- **Given information**
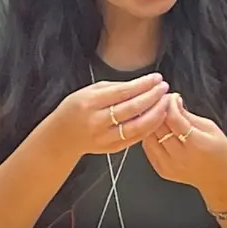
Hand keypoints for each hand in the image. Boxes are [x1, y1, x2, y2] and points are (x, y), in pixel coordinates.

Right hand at [49, 72, 170, 156]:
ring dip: (155, 114)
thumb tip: (140, 84)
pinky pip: (135, 138)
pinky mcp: (111, 148)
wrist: (61, 137)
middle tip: (165, 88)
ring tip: (165, 103)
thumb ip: (113, 88)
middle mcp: (97, 121)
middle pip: (132, 109)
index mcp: (91, 102)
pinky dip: (149, 128)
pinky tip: (157, 118)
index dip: (143, 85)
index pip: (123, 92)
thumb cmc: (75, 109)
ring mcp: (105, 137)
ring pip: (137, 126)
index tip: (157, 79)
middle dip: (153, 97)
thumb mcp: (88, 91)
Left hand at [143, 93, 226, 198]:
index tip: (172, 97)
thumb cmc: (219, 153)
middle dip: (159, 110)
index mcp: (195, 144)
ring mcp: (169, 165)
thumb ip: (188, 116)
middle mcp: (180, 157)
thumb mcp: (210, 128)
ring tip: (159, 115)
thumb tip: (173, 102)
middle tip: (163, 102)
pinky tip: (157, 129)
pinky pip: (148, 149)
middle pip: (159, 127)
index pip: (173, 118)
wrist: (219, 179)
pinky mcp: (162, 170)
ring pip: (149, 137)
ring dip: (152, 123)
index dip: (170, 103)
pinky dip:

- **What you have to do**
Lines from the one with "Left hand at" through the last line above must be printed exactly; no other line is to appear.

- **Written answer**
Left hand at [143, 93, 226, 198]:
index tip: (172, 97)
thumb cmc: (219, 153)
middle dip: (159, 110)
index mcp: (195, 144)
ring mcp: (169, 165)
thumb ip: (188, 116)
middle mcp: (180, 157)
thumb mcp: (210, 128)
ring tip: (159, 115)
thumb tip: (173, 102)
middle tip: (163, 102)
pinky tip: (157, 129)
pinky pip: (148, 149)
middle pip: (159, 127)
index pip: (173, 118)
wrist: (219, 179)
pinky mcp: (162, 170)
ring pip: (149, 137)
ring dip: (152, 123)
index dip: (170, 103)
pinky dip:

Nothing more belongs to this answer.